Racial & Ethnic Composition
| Group | % Population | Est. Electorate Share | Political Lean |
|---|---|---|---|
| Non-Hispanic White | 80% | 83% | R+25 statewide |
| Black / African American | 10% | 8% | D+70 (Indianapolis, Gary) |
| Hispanic / Latino | 8% | 5% | D+22 (Lake County base) |
| Asian / Other | 2% | 4% | D+25 (Purdue, IU academic communities) |
Age Distribution
| Age Group | Share of Population | Est.

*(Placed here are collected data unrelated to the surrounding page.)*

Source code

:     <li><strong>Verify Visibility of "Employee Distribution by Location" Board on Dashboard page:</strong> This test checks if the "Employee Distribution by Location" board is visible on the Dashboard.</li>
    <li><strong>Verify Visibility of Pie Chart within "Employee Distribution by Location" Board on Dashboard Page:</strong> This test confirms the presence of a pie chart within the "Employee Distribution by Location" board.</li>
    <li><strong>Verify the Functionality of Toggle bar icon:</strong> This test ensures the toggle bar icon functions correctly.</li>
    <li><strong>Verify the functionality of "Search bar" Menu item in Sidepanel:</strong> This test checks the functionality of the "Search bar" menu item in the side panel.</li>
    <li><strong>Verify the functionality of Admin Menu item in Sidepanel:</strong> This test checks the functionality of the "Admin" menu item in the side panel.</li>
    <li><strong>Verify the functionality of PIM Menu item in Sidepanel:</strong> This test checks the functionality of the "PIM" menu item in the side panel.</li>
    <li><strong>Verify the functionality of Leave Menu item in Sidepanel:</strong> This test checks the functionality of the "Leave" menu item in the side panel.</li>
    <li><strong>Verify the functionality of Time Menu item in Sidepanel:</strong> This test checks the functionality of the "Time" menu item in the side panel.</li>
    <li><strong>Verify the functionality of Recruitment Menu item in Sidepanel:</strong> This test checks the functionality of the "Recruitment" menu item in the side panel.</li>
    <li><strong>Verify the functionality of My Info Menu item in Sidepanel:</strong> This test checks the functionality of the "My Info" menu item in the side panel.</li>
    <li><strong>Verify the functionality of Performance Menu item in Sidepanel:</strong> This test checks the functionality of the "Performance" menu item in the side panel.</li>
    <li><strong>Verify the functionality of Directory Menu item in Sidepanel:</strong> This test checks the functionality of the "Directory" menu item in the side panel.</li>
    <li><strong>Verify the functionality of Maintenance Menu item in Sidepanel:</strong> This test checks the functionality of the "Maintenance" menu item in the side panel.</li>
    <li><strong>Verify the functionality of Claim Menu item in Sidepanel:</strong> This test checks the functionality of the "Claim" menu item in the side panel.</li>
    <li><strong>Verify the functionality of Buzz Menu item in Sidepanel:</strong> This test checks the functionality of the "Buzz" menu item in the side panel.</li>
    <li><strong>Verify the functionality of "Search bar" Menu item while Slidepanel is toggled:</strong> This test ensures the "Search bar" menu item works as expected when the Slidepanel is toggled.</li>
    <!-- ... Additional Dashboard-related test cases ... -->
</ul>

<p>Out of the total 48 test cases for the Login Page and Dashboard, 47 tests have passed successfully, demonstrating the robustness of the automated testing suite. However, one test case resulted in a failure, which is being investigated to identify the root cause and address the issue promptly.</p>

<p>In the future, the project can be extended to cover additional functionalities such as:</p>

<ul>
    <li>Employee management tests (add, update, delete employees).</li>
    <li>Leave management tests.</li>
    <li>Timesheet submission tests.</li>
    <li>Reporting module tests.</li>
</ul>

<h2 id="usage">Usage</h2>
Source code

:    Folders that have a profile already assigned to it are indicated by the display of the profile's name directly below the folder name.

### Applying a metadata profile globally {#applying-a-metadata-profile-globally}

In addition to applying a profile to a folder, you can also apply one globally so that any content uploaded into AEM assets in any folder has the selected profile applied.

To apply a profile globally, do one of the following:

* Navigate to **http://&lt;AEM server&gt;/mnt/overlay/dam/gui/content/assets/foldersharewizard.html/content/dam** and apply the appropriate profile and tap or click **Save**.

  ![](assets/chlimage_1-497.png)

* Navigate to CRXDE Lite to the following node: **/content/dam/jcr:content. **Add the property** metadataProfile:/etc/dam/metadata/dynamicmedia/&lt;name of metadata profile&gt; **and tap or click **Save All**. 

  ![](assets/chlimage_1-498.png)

Turnout Rate | Notes |
|---|---|---|---|
| 18–29 | 17% | 34% | Purdue, IU, Notre Dame campuses |
| 30–44 | 22% | 57% | Indianapolis suburbs, manufacturing towns |
| 45–64 | 27% | 70% | Core R base, rural homeowners |
| 65+ | 16% | 78% | Strongly Republican, rural towns |
Education Breakdown & Political Correlation
| Education Level | Share of Adults | Political Lean | Key Areas |
|---|---|---|---|
| No college degree | 67% | R+32 | Rural IN, Elkhart (RV capital), Muncie |
| Some college / Associate’s | 19% | R+18 | Terre Haute, Columbus, Fort Wayne suburbs |
| Bachelor’s degree | 19% | R+5 | Hamilton County (Fishers, Carmel) |
| Graduate / Professional | 11% | D+12 | Marion County, Bloomington (IU) |
Urban / Suburban / Rural Split
| Geography | Share of Vote | Key Areas | 2020 Lean |
|---|---|---|---|
| Marion County (Indianapolis) | 13% | Indianapolis city-county | D+32 |
| Hamilton County (Indianapolis suburb) | 8% | Carmel, Fishers, Noblesville | R+5 (was R+29) |
| Northwest IN (Lake, Porter, St. Joseph) | 16% | Gary, Hammond, South Bend, Portage | R+4 avg (Lake D, others R) |
| Rural / Small City Indiana | 63% | Fort Wayne, Evansville, Elkhart, etc. | R+30 avg |
2026 Electoral Implications
Indiana’s Senate majority math (Todd Young, R) is up in 2026. Young won re-election in 2022 by 18 points. The 2026 elections is slightly more favorable to Democrats nationally given the midterm dynamics, but Indiana has drifted further Republican in each presidential cycle since 2008. A Democratic candidate would need to replicate the Donnelly coalition of 2012: union households in northwest Indiana, Indianapolis margin expansion, and rural Hoosiers who can be persuaded on economic issues. No prominent Democrat has emerged as of early 2026, suggesting Republicans hold this seat comfortably.
Indiana’s governor’s race (Mike Braun elected in 2024 after leaving Senate) is not on the 2026 ballot. House districts IN-01 (Gary/Hammond, Democrat-held) and IN-09 (southern Indiana, Republican-held) are the most watched, though neither is expected to be competitive. The most meaningful political action in Indiana in 2026 may be the state legislature’s response to ongoing abortion polling debate, following the state’s aggressive 2022 near-total ban and subsequent court challenges.